-- Problem details --
Print the passage about the Shards verbatim, starting at the words "- The Baby of" and ending after the words "away from Scadrial.".

-- Passage --
# # # # #

A female Shard first mentioned by Harmony in the epigraphs of Rhythm of War. Out of the many Shards Harmony mentioned having contacted, she was described as the most reasonable.
A Shard first mentioned by Harmony in the epigraphs of Rhythm of War - though apparently, not the most useful one.
Ruin and Preservation/Harmony
The combined Shards of Ruin and Preservation, fused together to form an entirely new one. Sazed accidentally created this Shard when he took up the opposing powers in order to save his world. Due to being comprised of diametric opposites, the Shardvessel finds it very difficult to summon the impetus to act.
- The Baby of the Bunch: At "merely" three hundred years old, he's by far the youngest Shard and Shardvessel, with others being thousands, if not tens of thousands years old. Because of that, he's horridly lacking in terms of Cosmeric knowledge, which accounts for his problems in Wax and Wayne stories. He's the second youngest as of Rayse's death and Taravangian taking up Odium in Rhythm of War.
- Balance Between Good and Evil: Since Harmony's Intent is for, well, harmony, Sazed finds it extremely difficult to act in any way that would destabilize the Balance. This is one of the main reasons for his relatively hands-off style of management.
- Barrier Warrior: Is currently spending a significant fraction of his power keeping another Shard away from Scadrial.

# # # # #

-- Items from a data source --
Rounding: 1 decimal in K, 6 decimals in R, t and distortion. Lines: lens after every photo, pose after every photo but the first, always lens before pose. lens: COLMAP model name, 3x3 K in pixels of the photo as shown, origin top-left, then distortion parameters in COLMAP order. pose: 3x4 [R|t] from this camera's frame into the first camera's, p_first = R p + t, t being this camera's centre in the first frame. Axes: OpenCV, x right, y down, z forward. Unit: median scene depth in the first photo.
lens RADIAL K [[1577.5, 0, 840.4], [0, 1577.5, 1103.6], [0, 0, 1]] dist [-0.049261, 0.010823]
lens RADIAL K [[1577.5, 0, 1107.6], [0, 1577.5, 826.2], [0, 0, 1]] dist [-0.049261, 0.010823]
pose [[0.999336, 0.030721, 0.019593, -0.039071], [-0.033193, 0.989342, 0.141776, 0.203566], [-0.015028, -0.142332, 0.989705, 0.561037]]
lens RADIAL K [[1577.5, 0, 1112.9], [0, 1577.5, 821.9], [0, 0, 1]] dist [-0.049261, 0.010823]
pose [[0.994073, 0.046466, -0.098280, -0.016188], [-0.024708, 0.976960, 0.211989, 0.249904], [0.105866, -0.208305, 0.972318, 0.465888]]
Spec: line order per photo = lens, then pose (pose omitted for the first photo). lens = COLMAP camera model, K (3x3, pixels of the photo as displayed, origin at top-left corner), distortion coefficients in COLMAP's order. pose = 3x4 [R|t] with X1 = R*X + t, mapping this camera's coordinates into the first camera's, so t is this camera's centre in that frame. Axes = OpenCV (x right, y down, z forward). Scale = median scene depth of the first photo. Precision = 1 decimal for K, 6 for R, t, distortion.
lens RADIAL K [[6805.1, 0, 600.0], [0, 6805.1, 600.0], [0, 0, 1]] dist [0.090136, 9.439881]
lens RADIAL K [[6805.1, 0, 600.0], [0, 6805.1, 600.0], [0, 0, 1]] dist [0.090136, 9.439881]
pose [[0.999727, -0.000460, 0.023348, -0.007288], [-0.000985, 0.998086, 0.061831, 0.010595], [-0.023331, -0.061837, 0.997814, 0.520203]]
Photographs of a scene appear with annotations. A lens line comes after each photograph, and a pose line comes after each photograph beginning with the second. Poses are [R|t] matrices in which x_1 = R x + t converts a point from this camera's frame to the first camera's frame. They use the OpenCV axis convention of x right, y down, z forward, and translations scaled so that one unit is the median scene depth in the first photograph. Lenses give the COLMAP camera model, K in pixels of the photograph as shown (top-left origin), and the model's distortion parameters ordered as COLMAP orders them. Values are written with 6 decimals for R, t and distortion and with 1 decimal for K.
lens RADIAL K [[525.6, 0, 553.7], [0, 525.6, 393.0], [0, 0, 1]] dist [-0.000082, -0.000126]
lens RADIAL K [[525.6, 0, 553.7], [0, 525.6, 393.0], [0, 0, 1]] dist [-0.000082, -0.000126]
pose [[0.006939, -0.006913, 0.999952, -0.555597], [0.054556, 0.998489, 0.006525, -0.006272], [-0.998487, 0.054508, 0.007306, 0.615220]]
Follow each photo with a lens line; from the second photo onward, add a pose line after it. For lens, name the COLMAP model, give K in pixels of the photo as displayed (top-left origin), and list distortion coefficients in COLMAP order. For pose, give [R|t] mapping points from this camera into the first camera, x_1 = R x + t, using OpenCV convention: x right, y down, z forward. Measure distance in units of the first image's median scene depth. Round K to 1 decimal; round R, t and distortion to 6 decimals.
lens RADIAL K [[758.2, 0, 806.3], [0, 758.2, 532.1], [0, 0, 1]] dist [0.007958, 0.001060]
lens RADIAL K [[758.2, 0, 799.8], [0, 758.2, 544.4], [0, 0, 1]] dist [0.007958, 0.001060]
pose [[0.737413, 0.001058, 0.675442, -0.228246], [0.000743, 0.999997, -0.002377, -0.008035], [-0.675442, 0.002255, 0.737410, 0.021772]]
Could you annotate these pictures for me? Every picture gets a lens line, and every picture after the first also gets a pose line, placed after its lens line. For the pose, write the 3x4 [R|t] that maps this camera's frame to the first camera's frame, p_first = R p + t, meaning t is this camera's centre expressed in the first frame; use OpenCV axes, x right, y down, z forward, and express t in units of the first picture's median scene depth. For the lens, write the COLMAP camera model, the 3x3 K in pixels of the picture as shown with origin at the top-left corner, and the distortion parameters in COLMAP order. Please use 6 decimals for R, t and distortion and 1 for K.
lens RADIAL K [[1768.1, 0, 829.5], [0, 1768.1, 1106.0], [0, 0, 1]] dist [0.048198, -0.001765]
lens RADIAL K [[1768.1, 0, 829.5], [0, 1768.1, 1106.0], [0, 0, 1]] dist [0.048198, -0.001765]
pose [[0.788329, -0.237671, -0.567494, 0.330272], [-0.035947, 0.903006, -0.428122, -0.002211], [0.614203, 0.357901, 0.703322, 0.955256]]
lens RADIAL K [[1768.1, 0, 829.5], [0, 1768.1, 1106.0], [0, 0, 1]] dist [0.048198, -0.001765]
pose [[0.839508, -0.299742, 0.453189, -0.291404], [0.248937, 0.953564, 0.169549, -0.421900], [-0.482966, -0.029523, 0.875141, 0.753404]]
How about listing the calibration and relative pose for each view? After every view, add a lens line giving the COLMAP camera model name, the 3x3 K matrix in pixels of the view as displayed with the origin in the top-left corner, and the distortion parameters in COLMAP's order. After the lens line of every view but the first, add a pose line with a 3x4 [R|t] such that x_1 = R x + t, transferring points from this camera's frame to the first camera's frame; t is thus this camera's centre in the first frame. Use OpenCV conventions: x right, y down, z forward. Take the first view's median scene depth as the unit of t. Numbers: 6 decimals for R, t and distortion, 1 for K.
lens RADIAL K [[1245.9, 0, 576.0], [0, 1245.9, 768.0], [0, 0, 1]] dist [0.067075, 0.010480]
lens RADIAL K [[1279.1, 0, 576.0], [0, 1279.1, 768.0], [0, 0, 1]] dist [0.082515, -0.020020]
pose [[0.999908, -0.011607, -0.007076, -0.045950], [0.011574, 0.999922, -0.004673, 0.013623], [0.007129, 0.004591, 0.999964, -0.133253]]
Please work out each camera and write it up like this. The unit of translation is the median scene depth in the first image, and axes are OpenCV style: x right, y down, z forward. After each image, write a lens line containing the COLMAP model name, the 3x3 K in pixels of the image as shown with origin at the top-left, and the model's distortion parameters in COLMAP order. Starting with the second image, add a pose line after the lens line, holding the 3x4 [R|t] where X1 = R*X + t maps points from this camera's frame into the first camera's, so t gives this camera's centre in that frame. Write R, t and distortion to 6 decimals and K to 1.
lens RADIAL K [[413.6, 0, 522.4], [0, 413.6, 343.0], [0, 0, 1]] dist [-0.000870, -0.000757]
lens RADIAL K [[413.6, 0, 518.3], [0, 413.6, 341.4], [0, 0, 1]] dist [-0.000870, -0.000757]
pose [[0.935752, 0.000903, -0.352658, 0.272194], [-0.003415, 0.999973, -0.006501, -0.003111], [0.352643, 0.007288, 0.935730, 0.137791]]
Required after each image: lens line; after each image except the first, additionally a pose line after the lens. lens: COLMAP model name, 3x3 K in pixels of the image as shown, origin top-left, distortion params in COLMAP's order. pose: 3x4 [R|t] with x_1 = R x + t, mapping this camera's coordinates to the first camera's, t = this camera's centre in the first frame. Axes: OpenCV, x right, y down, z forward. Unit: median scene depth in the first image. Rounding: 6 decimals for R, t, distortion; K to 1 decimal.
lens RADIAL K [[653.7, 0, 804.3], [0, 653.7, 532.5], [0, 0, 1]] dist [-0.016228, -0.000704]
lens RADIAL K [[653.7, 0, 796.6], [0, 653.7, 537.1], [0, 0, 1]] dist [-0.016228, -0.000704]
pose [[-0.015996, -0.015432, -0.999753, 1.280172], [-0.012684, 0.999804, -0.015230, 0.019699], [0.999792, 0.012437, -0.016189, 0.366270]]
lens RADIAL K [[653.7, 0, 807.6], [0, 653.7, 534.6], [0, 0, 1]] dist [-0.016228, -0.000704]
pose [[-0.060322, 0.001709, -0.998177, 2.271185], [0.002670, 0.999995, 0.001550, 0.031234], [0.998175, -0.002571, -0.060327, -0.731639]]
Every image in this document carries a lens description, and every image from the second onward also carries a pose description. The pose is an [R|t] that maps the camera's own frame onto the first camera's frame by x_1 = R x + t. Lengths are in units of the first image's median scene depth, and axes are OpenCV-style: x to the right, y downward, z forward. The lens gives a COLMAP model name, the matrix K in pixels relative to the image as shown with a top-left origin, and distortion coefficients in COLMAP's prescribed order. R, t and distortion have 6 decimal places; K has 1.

# # # # #

-- Task solution --
- The Baby of the Bunch: At "merely" three hundred years old, he's by far the youngest Shard and Shardvessel, with others being thousands, if not tens of thousands years old. Because of that, he's horridly lacking in terms of Cosmeric knowledge, which accounts for his problems in Wax and Wayne stories. He's the second youngest as of Rayse's death and Taravangian taking up Odium in Rhythm of War.
- Balance Between Good and Evil: Since Harmony's Intent is for, well, harmony, Sazed finds it extremely difficult to act in any way that would destabilize the Balance. This is one of the main reasons for his relatively hands-off style of management.
- Barrier Warrior: Is currently spending a significant fraction of his power keeping another Shard away from Scadrial.